### Document section
Good luck to the setter in his travails on Sunday. Maybe he can take his mind off the pain by thinking up interesting new clues for cliched words…
This is normal Guardian fare, less disciplined than the Times with a mild theme and a number of clues that you can’t solve until you’ve solved some others. This makes the NW corner a little more difficult than it might otherwise be. I’m not sure the Times would allow 8A and the anagrind at 2D is a little unusual.
It eventually came apparent that EIFFEL was completely wrong, and I ended up owing the setter a mental apology!
[And with strict Ximenean Manley and CD-fiend Squires mixing with the libertarian majority, there isn’t really such a thing as “normal Guardian fare”.]
I agree pants=rubbish is good and used beautifully in the clue. It isn’t in common use and when combined with other factors made the NW corner for me a little harder than the rest of what was a reasonably straightforward if enjoyable puzzle. I’ll join in your plea for sparing future use.

### Supplied records
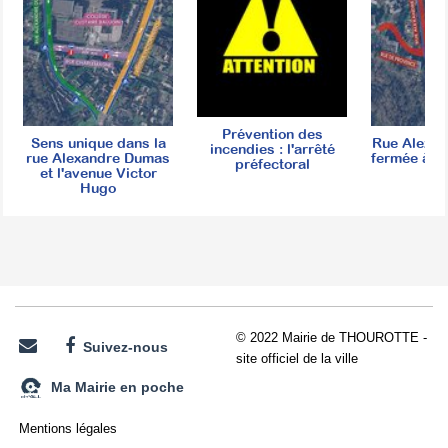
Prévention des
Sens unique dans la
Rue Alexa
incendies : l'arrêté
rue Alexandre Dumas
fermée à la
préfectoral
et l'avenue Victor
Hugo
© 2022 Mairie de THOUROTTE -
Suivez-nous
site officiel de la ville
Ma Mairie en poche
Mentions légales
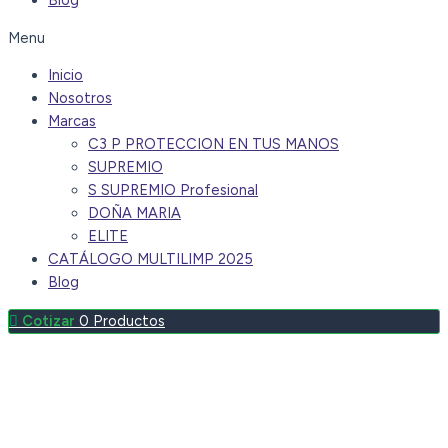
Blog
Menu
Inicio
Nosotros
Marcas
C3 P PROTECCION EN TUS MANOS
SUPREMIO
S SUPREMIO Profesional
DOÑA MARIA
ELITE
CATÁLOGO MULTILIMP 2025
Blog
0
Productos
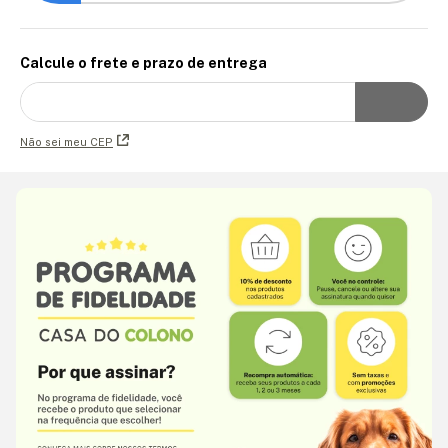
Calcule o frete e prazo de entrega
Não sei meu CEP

### Exercise tasks
**1)** Print the text read from all the records, line for line and word for word, leaving out the pictures.
**2)** Write what comes next in the crossword discussion, starting after its final comment.

### Answers to the tasks
**1)**
Prévention des
Sens unique dans la
Rue Alexa
incendies : l'arrêté
rue Alexandre Dumas
fermée à la
préfectoral
et l'avenue Victor
Hugo
© 2022 Mairie de THOUROTTE -
Suivez-nous
site officiel de la ville
Ma Mairie en poche
Mentions légales
Blog
Menu
Inicio
Nosotros
Marcas
C3 P PROTECCION EN TUS MANOS
SUPREMIO
S SUPREMIO Profesional
DOÑA MARIA
ELITE
CATÁLOGO MULTILIMP 2025
Blog
0
Productos
Calcule o frete e prazo de entrega
Não sei meu CEP

**2)**
I suggest we agree to disagree on the meaning of normal with its connotations of most frequent; majority; etc
Given the fame of the logo with two Rs, linking a double R with Rolls-Royce seems pretty reasonable – it’s done on their own web-site. As the name is hyphenated, whether you should put RR or R-R seems anyone’s guess.
That being the case, though, surely there would have been little harm in changing RC to R-C?
At the end of it – in a way which seems applicable to John more than any other setter I can think of – you just feel like you’ve had a supremely entertaining solve.
Thankfully (and while EIFFEL had sprung to mind on reading the clue) I didn’t fall into the trap but, even if it had turned out to be the right answer with a dodgy clue I probably wouldn’t have cared. Blame the editor for not spotting it ;o)
Finish a Paul/Mudd/Punk puzzle and you generally do so with a grin on your face.